Prompt: For each record below, write an exact copy.

Listed records:

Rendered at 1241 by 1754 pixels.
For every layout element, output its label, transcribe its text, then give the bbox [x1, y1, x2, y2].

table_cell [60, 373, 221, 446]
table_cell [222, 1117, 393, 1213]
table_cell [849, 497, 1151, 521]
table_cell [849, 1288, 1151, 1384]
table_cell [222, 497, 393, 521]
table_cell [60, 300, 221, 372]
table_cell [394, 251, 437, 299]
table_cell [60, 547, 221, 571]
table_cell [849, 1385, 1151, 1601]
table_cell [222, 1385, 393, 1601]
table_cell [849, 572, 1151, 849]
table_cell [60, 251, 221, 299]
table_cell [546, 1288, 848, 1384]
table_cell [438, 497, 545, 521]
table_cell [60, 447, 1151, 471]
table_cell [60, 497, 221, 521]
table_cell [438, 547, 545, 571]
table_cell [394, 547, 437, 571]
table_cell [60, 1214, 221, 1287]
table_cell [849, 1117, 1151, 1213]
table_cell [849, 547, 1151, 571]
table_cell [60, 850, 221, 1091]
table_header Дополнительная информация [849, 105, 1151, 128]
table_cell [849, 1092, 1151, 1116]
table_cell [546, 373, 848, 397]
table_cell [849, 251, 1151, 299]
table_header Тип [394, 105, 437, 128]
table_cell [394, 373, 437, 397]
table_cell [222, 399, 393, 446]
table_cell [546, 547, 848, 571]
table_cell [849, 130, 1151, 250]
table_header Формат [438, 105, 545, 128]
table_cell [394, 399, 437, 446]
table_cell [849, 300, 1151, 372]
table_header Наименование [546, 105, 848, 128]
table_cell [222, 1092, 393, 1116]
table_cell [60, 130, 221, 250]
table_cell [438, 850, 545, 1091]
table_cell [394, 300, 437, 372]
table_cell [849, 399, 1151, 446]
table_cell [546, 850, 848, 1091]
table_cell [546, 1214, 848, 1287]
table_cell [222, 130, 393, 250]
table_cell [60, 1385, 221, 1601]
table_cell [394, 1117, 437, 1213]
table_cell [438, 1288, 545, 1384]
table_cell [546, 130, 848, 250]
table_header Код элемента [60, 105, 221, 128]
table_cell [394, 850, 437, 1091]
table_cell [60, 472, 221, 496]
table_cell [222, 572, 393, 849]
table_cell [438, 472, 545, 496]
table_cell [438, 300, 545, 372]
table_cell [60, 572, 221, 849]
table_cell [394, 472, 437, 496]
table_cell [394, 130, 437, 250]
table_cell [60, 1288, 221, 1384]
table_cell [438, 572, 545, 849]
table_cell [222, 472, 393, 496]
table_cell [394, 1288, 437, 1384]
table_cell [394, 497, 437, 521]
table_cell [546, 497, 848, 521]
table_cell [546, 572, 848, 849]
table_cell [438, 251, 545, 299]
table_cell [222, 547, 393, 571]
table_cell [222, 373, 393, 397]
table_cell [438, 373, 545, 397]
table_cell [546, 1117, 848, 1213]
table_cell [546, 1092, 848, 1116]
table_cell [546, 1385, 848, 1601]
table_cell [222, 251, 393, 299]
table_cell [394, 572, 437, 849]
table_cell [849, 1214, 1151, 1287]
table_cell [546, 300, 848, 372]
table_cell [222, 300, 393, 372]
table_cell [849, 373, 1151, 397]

Task solution:
Rendered at 1241 by 1754 pixels.
For every layout element, output its label, transcribe its text, then give the bbox [x1, y1, x2, y2].

table_cell [60, 373, 221, 446]
table_cell [222, 1117, 393, 1213]
table_cell [849, 497, 1151, 521]
table_cell [849, 1288, 1151, 1384]
table_cell [222, 497, 393, 521]
table_cell [60, 300, 221, 372]
table_cell [394, 251, 437, 299]
table_cell [60, 547, 221, 571]
table_cell [849, 1385, 1151, 1601]
table_cell [222, 1385, 393, 1601]
table_cell [849, 572, 1151, 849]
table_cell [60, 251, 221, 299]
table_cell [546, 1288, 848, 1384]
table_cell [438, 497, 545, 521]
table_cell [60, 447, 1151, 471]
table_cell [60, 497, 221, 521]
table_cell [438, 547, 545, 571]
table_cell [394, 547, 437, 571]
table_cell [60, 1214, 221, 1287]
table_cell [849, 1117, 1151, 1213]
table_cell [849, 547, 1151, 571]
table_cell [60, 850, 221, 1091]
table_header Дополнительная информация [849, 105, 1151, 128]
table_cell [849, 1092, 1151, 1116]
table_cell [546, 373, 848, 397]
table_cell [849, 251, 1151, 299]
table_header Тип [394, 105, 437, 128]
table_cell [394, 373, 437, 397]
table_cell [222, 399, 393, 446]
table_cell [546, 547, 848, 571]
table_cell [849, 130, 1151, 250]
table_header Формат [438, 105, 545, 128]
table_cell [394, 399, 437, 446]
table_cell [849, 300, 1151, 372]
table_header Наименование [546, 105, 848, 128]
table_cell [222, 1092, 393, 1116]
table_cell [60, 130, 221, 250]
table_cell [438, 850, 545, 1091]
table_cell [394, 300, 437, 372]
table_cell [849, 399, 1151, 446]
table_cell [546, 850, 848, 1091]
table_cell [546, 1214, 848, 1287]
table_cell [222, 130, 393, 250]
table_cell [60, 1385, 221, 1601]
table_cell [394, 1117, 437, 1213]
table_cell [438, 1288, 545, 1384]
table_cell [546, 130, 848, 250]
table_header Код элемента [60, 105, 221, 128]
table_cell [394, 850, 437, 1091]
table_cell [60, 472, 221, 496]
table_cell [222, 572, 393, 849]
table_cell [438, 472, 545, 496]
table_cell [438, 300, 545, 372]
table_cell [60, 572, 221, 849]
table_cell [394, 472, 437, 496]
table_cell [394, 130, 437, 250]
table_cell [60, 1288, 221, 1384]
table_cell [438, 572, 545, 849]
table_cell [222, 472, 393, 496]
table_cell [394, 1288, 437, 1384]
table_cell [394, 497, 437, 521]
table_cell [546, 497, 848, 521]
table_cell [546, 572, 848, 849]
table_cell [438, 251, 545, 299]
table_cell [222, 547, 393, 571]
table_cell [222, 373, 393, 397]
table_cell [438, 373, 545, 397]
table_cell [546, 1117, 848, 1213]
table_cell [546, 1092, 848, 1116]
table_cell [546, 1385, 848, 1601]
table_cell [222, 251, 393, 299]
table_cell [394, 572, 437, 849]
table_cell [849, 1214, 1151, 1287]
table_cell [546, 300, 848, 372]
table_cell [222, 300, 393, 372]
table_cell [849, 373, 1151, 397]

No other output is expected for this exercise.